Like a Tree With Many Rings, a Building With Many Lives

 

By JENNIFER BLEYER
Published: April 24, 2005

 

Demolition of the old Church of All Nations on Houston Street, which is being torn down to make way for a 209-unit apartment building as part of the new Avalon Chrystie Place development, began quietly last week. After all, the church has lain nearly vacant for more than a decade.

But in fact the structure has a rich history, one that is full of sinners and saints, of jazz and rooftop baseball. It has been the subject of a doctoral dissertation by a Union Theological Seminary student and a documentary. As it dissolves into rubble, so will a century's worth of memories.

Although the church's official address was 9 Second Avenue, the hulking brick edifice with the distinctive caged roof was a creature of the Bowery, and its story is the story of that street.

At the end of the 19th century, the block the church stood on - bordered by Houston Street and First Street, Second Avenue and the Bowery - was a helter-skelter stand of buildings. Gambling parlors elbowed amusement halls, brothels and saloons. McGurk's Suicide Hall, where young prostitutes were said to have ended their misery, some with drugstore packets of carbolic acid, drew crowds on the block's western edge.

In 1904, the Methodists opened Wesley Rescue Hall on the site as a haven for hard-luck fellows who might accept a few words of Bible along with a bed. In 1922, that building was razed and replaced by the Church of All Nations chapel and neighborhood house.

The complex was a splendid place, with a gym, an assembly hall, classrooms, dorms, a swimming pool and a rooftop playing field. The church sponsored programs of wholesome entertainment to counter the vice that raged outside its walls. Local gangs like the Delmont Club, comprising mostly young Jewish and Italian taxi drivers, were allowed to use the pool and the gym as incentive to stay out of trouble. People packed the assembly hall by the hundreds to hear free talks about matters of the day, like psychic phenomena or the Ku Klux Klan.

During the Depression, government food tickets were handed out in the church's halls. On boiling summer days, boys played baseball on the roof, and neighbors climbed to the tops of their tenements to watch them. Once, a man became so excited by a game, he toppled over into the street.

As the neighborhood changed, the church fell on hard times. By the early 70's, a local gang sought to take control of the building, and in 1975, the church retreated to a smaller building on St. Marks Place, relinquishing control of 9 Second Avenue to the city, which leased it to a community group called Cuando.

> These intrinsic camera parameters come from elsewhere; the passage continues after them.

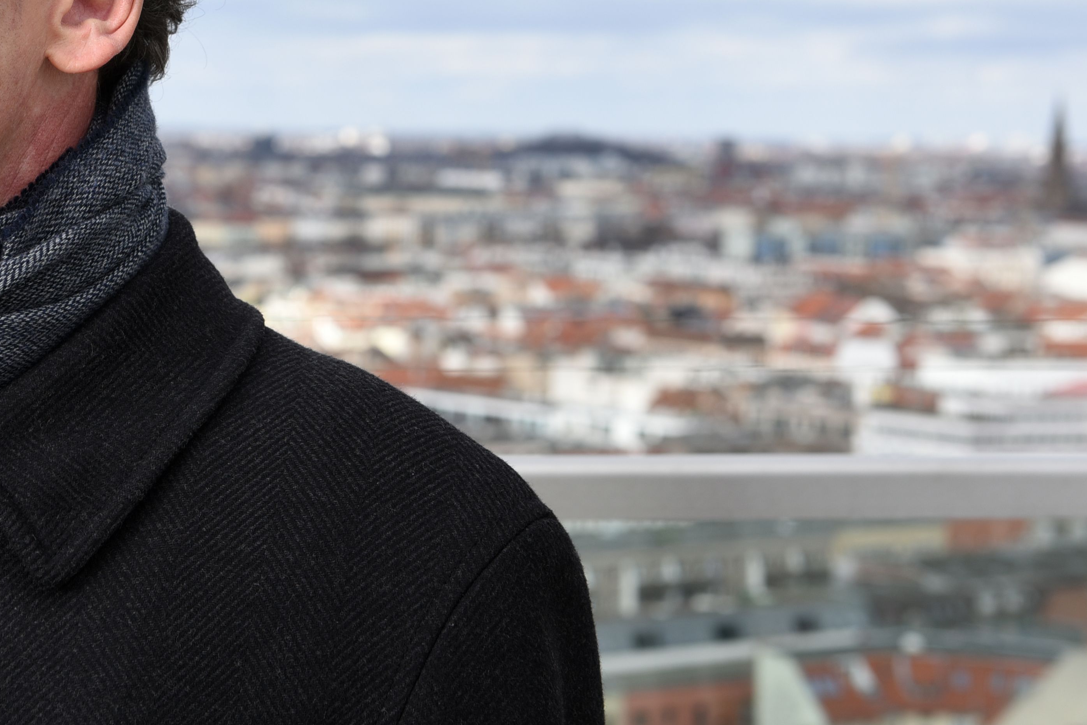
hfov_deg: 19.7
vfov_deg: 13.2
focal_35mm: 103
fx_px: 3111
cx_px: 290
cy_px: 149
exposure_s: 1/250
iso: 100
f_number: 6.3
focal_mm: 48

Thus began the building's second life, as a raffish center for East Village artists. "People who loved it, loved it," said Patricia Nicholson Parker, a dancer who produced experimental jazz festivals there in the 80's. Plexus, an international artists' organization, put on a show using every room in the building. Flowering cherries and magnolia hugged the building's southern wall, where the Liz Christy Bowery-Houston community garden was tended. A samba band rehearsed on the roof, and the Beastie Boys frequented parties there that had become a fixture of New York's fledgling hip-hop scene.

But Cuando suffered from managerial missteps and was evicted by 1990. The only tenant that remained in a regular capacity was Sifu Jai, a kung fu master who turned the fourth-floor gym into a Taoist temple. There was no heat in the winter; he taught his students kung fu by candlelight, under veils of incense smoke. He was evicted in 2002.

When complete, the new Avalon Chrystie Place (named after Avalon Bay, the developer, and Chrystie Street) will have four buildings, including a nine-story property on the site of the Church of All Nations. But as the old church and neighborhood house are resigned to Bowery history, some are still sad to see it go.

"Architecturally, it's really nothing special," said Michael Schiller, who is making the documentary about the church. Enchanted by its ghostly presence, he started work in 1996 and hopes to be finished by the fall. But, he added, "It has the magical feel of a place that retained the energy of everything that happened there."